Andrzejewski informed reporters that the Associated Press reported extensively on the NIH royalty payments in 2005, which includes the particular information about who got just how much from which payers for what work, that the firm is rejecting to Open the Books in 2022.

“At that time, we knew there were 918 scientists, and each year, they were receiving approximately $9 million, on average with each scientist receiving $9,700. But today, the numbers are a lot larger with the United States still in a declared national health emergency. It’s quite obvious the stakes in health care are a lot larger,” Andrzejewski said.

He stated the files Open the Books is getting– 300 pages of line-by-line information– are “heavily redacted.”

“These are not the files the AP received in 2005 where everything was disclosed—the scientist’s name, the name of the third-party payer, the amount of the royalty paid by the payer to the scientist,” Andrzejewski said. “Today, NIH is producing a heavily redacted database; we don’t know the payment amount to the scientist, and we don’t know the name of the third-party payer, all of that is being redacted.”

If the release of the information would damage a company’s business benefit, Federal authorities are enabled to redact details from results to FOIA demands.

The concealed royalty payments are fundamental conflicts of interest, Andrzejewski stated.

“We believe there is an unholy conflict of interest inherent at NIH,” he said. “Consider the fact that each year, NIH doles out $32 billion in grants to approximately 56,000 grantees.
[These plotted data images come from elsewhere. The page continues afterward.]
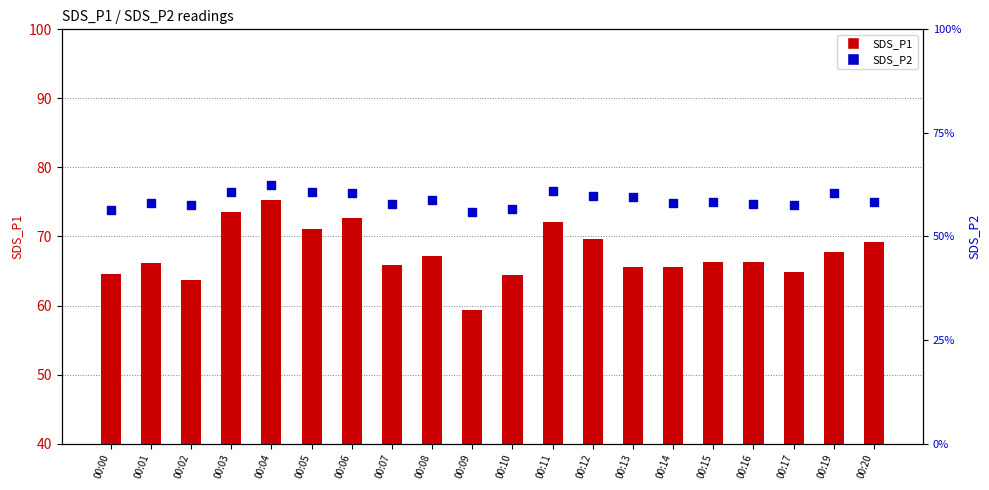

Which series contains the highest Y value?

SDS_P1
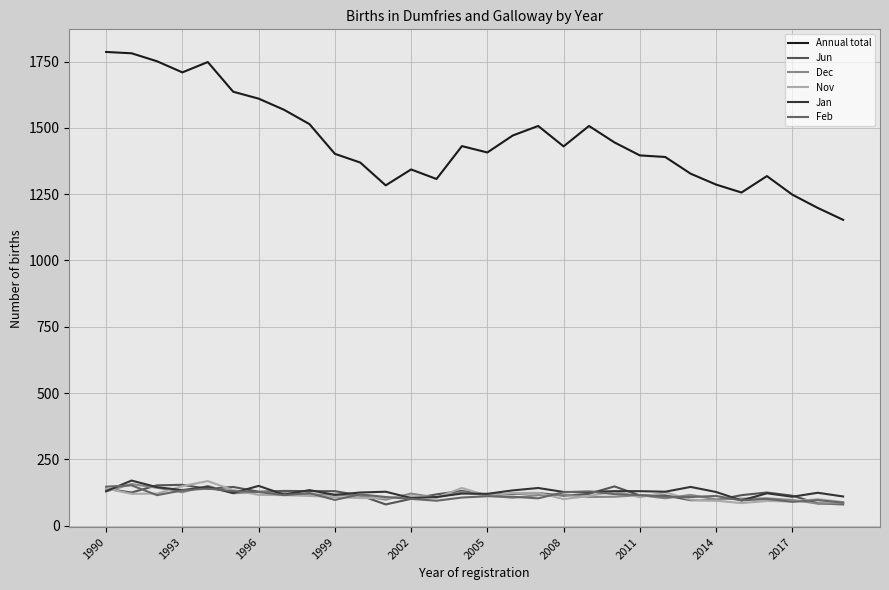

Which series ends up on top after the final intersection of Jan and Nov?

Jan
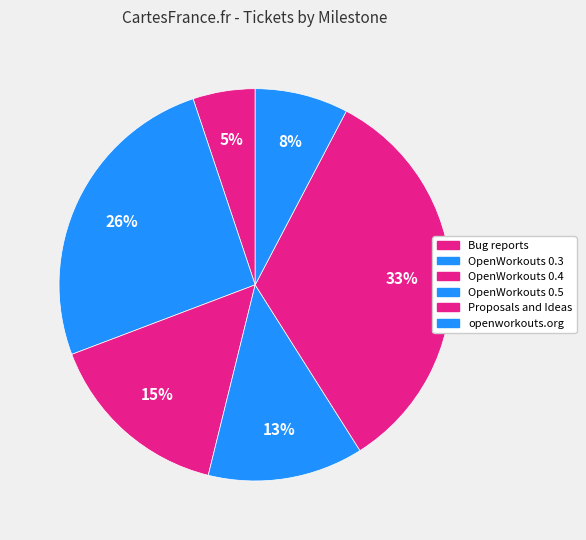

What portion of the pie excludes openworkouts.org?

92.3%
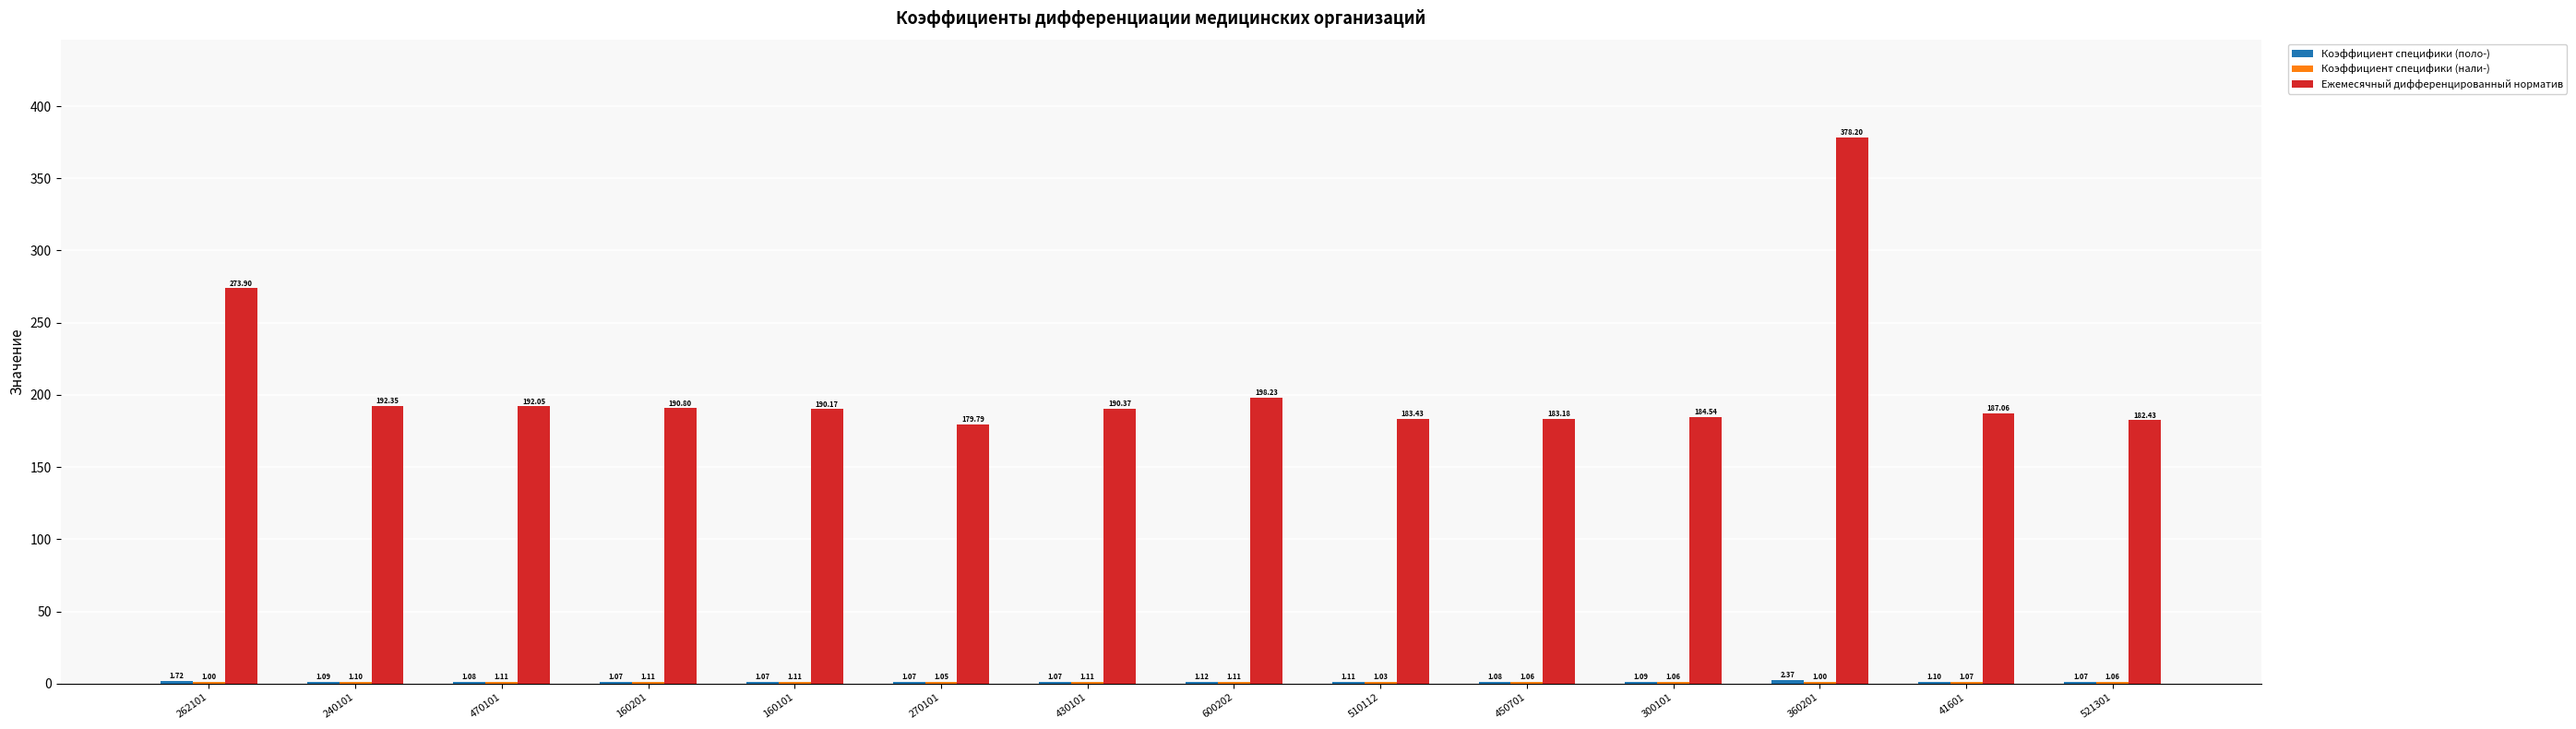

Between 430101 and 300101, which series saw the biggest shift?

Ежемесячный дифференцированный норматив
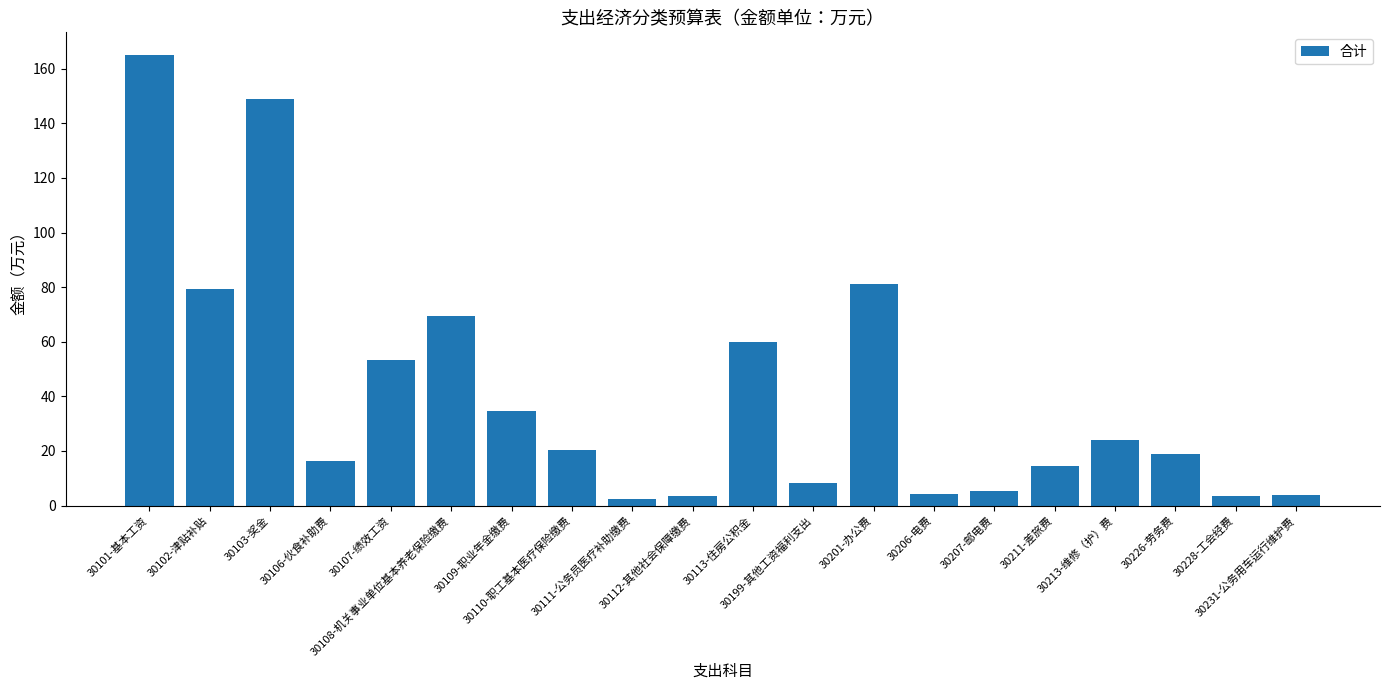

At which category does the chart reach its peak across all series?

30101-基本工资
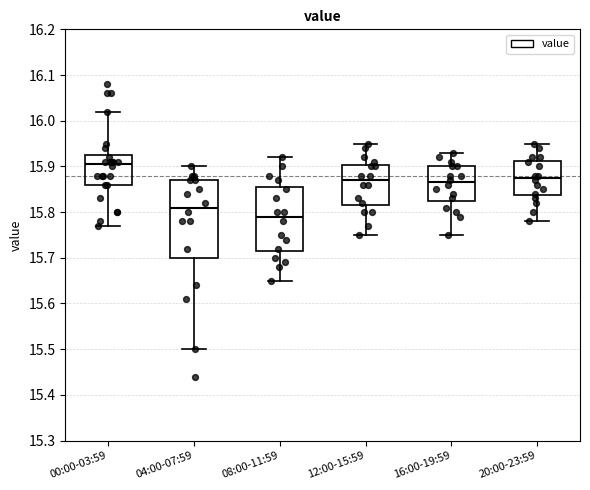

Reading left to right, read every box against the y-axis: the position of its median line, the range the box covers, and the ends of its whiskers. The values are not printed on the chart, so give them approximately, as read against the axis.

00:00-03:59: median 15.91, box 15.86 to 15.93, whiskers 15.77 to 16.02
04:00-07:59: median 15.81, box 15.70 to 15.87, whiskers 15.50 to 15.90
08:00-11:59: median 15.79, box 15.72 to 15.86, whiskers 15.65 to 15.92
12:00-15:59: median 15.87, box 15.82 to 15.90, whiskers 15.75 to 15.95
16:00-19:59: median 15.87, box 15.83 to 15.90, whiskers 15.75 to 15.93
20:00-23:59: median 15.88, box 15.84 to 15.91, whiskers 15.78 to 15.95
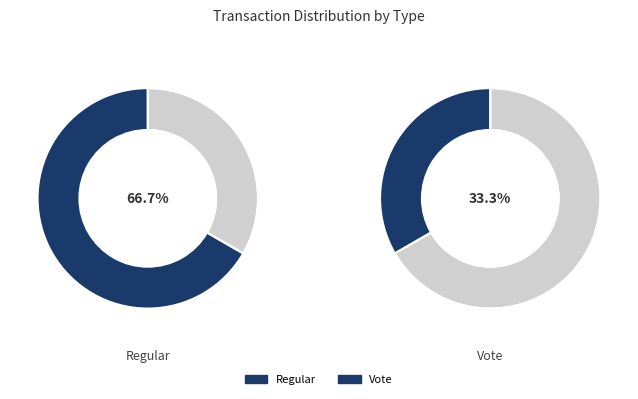

To the nearest percent, what is the difference between the Vote (io_index=2) and Regular (io_index=4) slice percentages?

33%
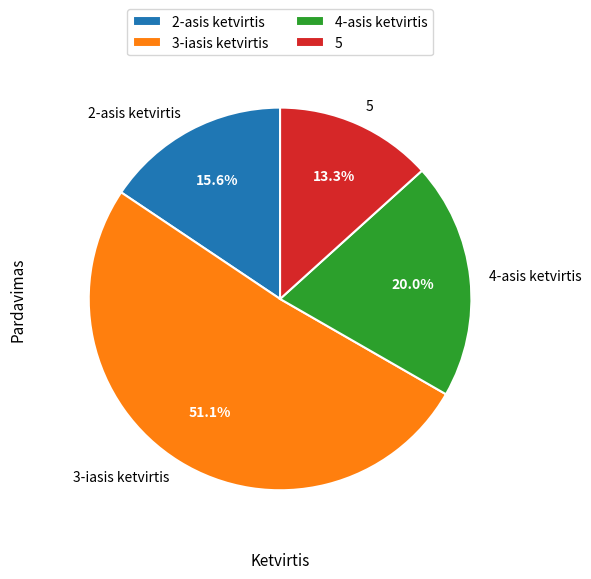

Is it true that 2-asis ketvirtis is 22% of the pie?

False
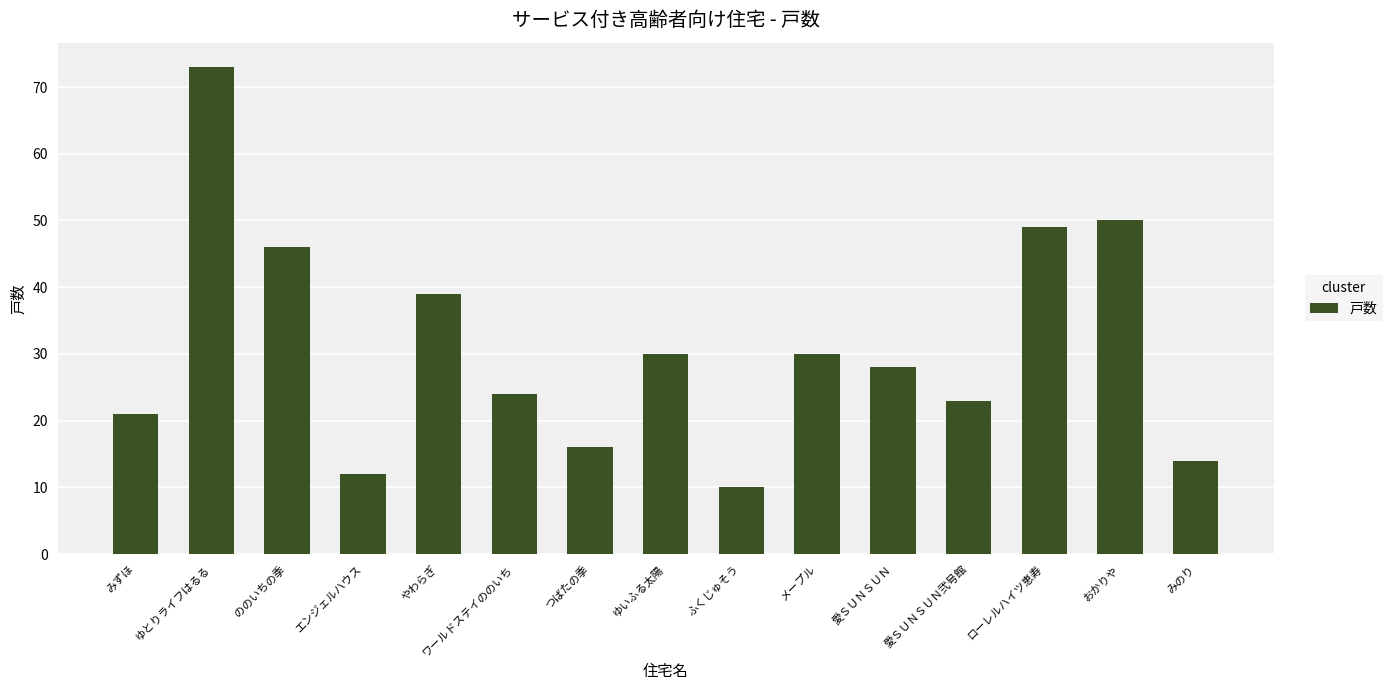

What value does the data have at ふくじゅそう?

10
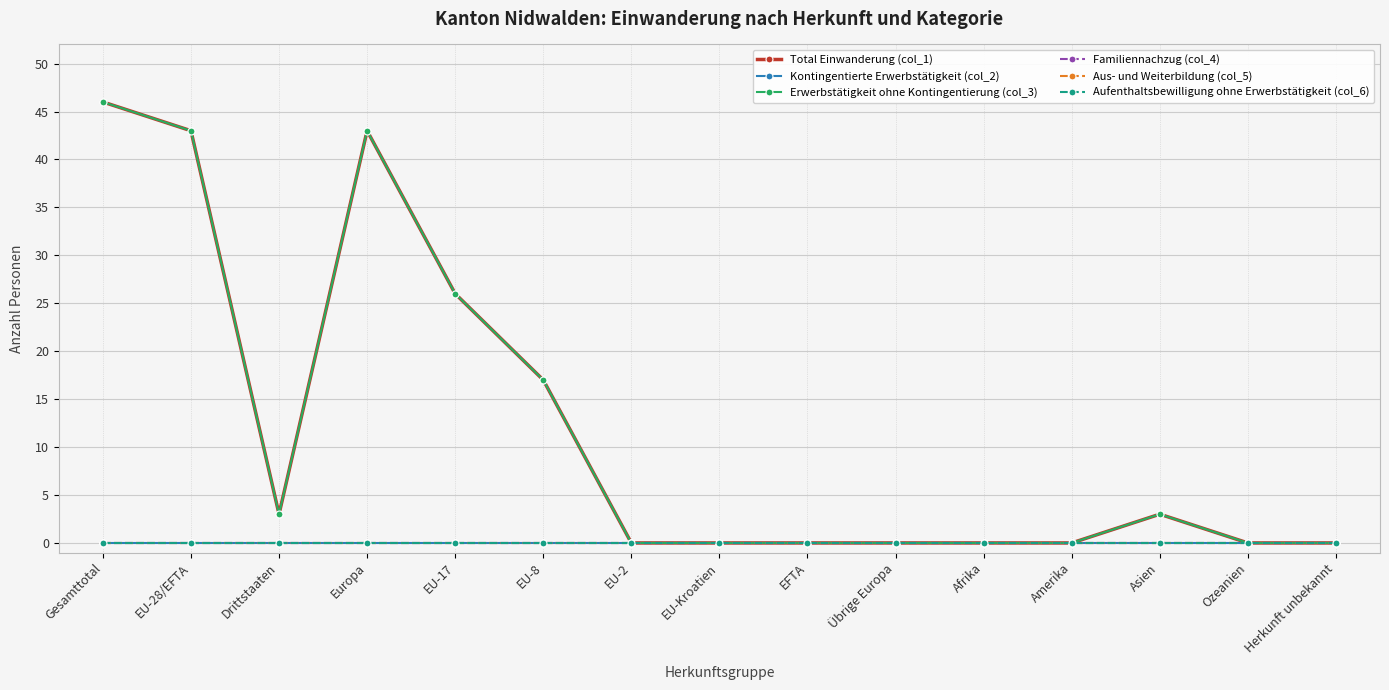

What is the maximum value shown in the chart?

46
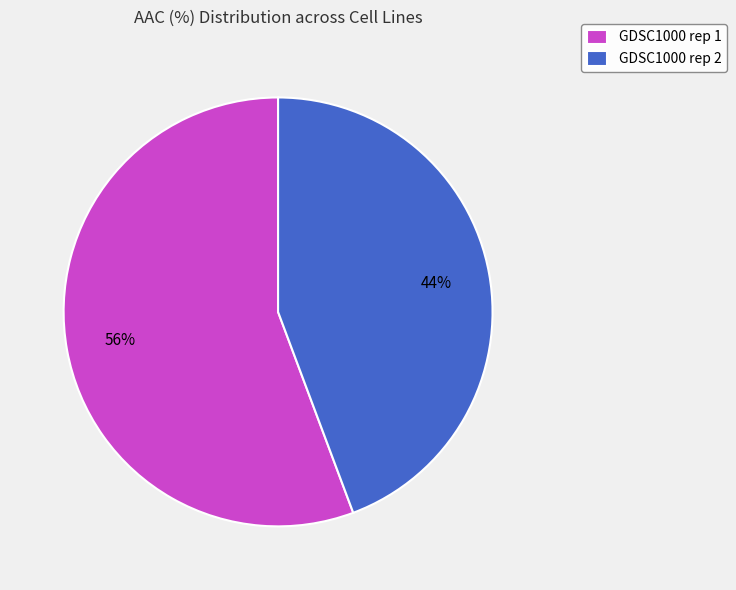

Is it true that GDSC1000 rep 2 is 30% of the pie?

False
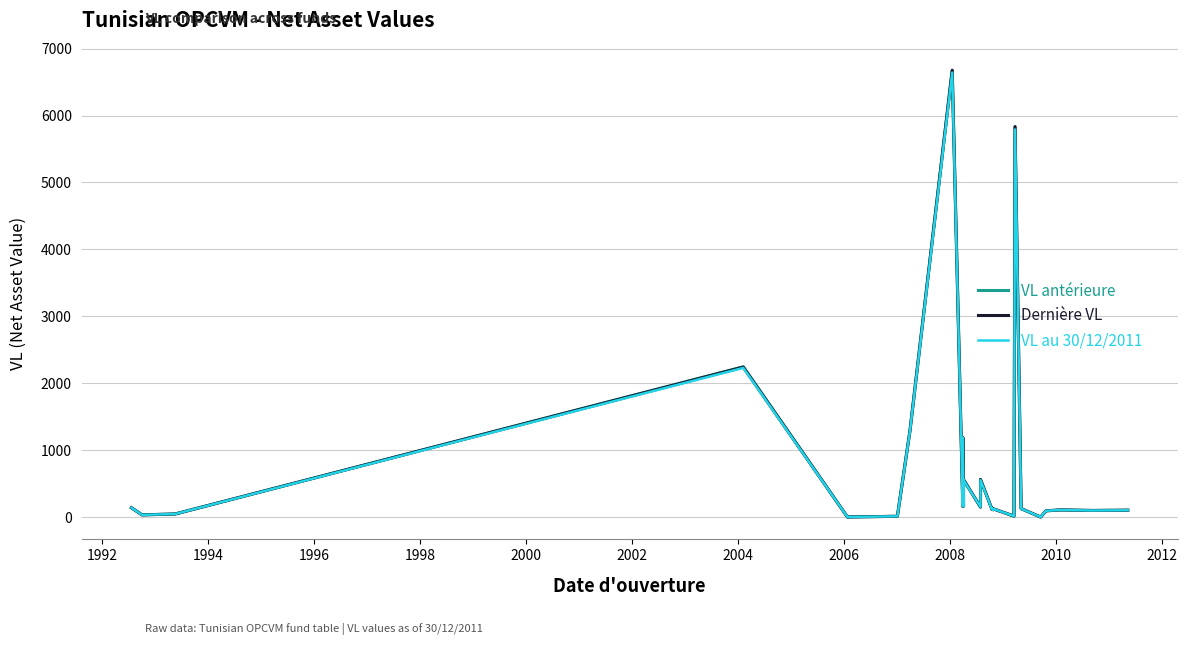

What is the value of the VL antérieure point at the 19th from the left?

132.7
Now we know that over an 11-year period, there is going to be approximately $350 million flowing the other way from third-party payers, many of which receive NIH grants, and those payments are flowing back to NIH scientists and leadership.”

Fauci and Lane informed AP that they concurred there was an appearance of a conflict of interest in getting the royalties, with Fauci stating that he contributed his royalties to charity. Lane didn’t do that, according to Andrzejewski.

The governing principles of monetary disclosure of this type in the past specified the royalty payments as earnings received from NIH, which suggested the receivers weren’t needed to note their payments on the type.

Andrzejewski stated NIH has actually declined to react to his demand for information on the disclosure problem.

“If they are not, none of these payments are receiving any scrutiny whatsoever and to the extent that a company making payments to either leadership or scientists, while also receiving grants … then that just on its face is a conflict of interest,” he said.

Open the Books is a Chicago-based not-for-profit federal government watch dog that utilizes the federal and state freedom of information laws to acquire and publish on the internet trillions of dollars in waste at all levels of the federal government.

The not-for-profit submitted a federal Freedom of Information Act (FOIA) fit looking for paperwork of all payments by outdoors companies to NIH and/or previous and present NIH workers.

NIH decreased to react to the FOIA, so Open the Books is taking the company to court, suing it for noncompliance with the FOIA. Open the Books is represented in federal court in the event by another not-for-profit federal government guard dog, Judicial Watch.